Everything we have discussed so far can be considered at the project proposal stage, before we have even carried out a single experiment. Once we are in the lab, if we had to choose the biggest or most common challenge for R&D conjugations, it would be the conjugation scale! At the start of a project, we will often wish to examine a large number of reaction conditions, requiring us to choose a small-scale high-throughput approach. At this stage the conjugation scale may also be limited by availability or cost of critical reagents, so we’re often carrying out the initial studies at too small a scale to realistically resemble future manufacture. For example, although the basic chemistry may be scalable, we may be using a small, disposable spin cartridge for purification rather than a metre-long size exclusion column which might end up supporting full-scale production in the factory! And even something as simple as the concentration of the starting material for conjugation can be critically important – due to kinetic factors applying exactly the same conjugation chemistry to the same antibody at 0.1 mg/ml and 10 mg/ml will give very different results!

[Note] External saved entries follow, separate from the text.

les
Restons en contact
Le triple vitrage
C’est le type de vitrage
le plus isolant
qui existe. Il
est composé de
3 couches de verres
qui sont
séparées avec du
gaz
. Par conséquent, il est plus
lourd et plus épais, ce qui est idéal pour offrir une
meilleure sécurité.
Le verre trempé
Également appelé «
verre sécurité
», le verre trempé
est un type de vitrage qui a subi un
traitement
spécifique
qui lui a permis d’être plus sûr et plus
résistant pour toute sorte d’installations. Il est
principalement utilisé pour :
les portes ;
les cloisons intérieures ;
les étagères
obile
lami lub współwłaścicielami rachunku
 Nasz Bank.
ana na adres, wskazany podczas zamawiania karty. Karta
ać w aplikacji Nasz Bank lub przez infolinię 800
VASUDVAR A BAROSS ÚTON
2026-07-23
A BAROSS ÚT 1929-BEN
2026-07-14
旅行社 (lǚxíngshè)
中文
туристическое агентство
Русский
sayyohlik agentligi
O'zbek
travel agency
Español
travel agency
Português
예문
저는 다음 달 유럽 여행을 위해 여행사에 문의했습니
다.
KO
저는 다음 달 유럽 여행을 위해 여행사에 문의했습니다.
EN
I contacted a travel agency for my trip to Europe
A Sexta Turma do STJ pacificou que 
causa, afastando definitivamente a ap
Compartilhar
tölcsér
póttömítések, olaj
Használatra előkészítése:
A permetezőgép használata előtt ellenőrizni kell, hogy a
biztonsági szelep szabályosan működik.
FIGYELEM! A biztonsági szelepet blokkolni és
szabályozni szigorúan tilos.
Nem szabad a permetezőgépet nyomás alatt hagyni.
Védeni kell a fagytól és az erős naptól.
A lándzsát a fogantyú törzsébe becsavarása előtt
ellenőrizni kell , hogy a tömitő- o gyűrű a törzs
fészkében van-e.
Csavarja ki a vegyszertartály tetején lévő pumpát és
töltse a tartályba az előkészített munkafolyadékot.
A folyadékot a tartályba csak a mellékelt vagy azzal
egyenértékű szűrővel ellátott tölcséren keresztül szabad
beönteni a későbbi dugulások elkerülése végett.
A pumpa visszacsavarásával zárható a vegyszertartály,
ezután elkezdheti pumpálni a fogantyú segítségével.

Therefore, as soon as we have narrowed down to a lead conjugation process – still during early R&D – we will be turning it into something fully scalable as quickly as we can. Similarly, scale will be considered carefully in the robustness studies described above. If instead these are afterthoughts to an R&D program, then one might find after significant development that the process is not robust at manufacturing scale, and that a lot of that effort in R&D has been wasted.

Key Take-Away

There are two main take-aways from this article. The first is that gaining as full as possible an understanding of the customer’s needs is a critical success factor that needs to be considered long before lab work begins. Then once we are optimising conjugation conditions in the lab, it all comes back to conjugation scale. Performing conjugation experiments at the right scale means that they can be shown to be repeatable, the results reproducible and the process scalable and robust. And with this approach, the challenge of meeting our customers’ requirements is being met head on!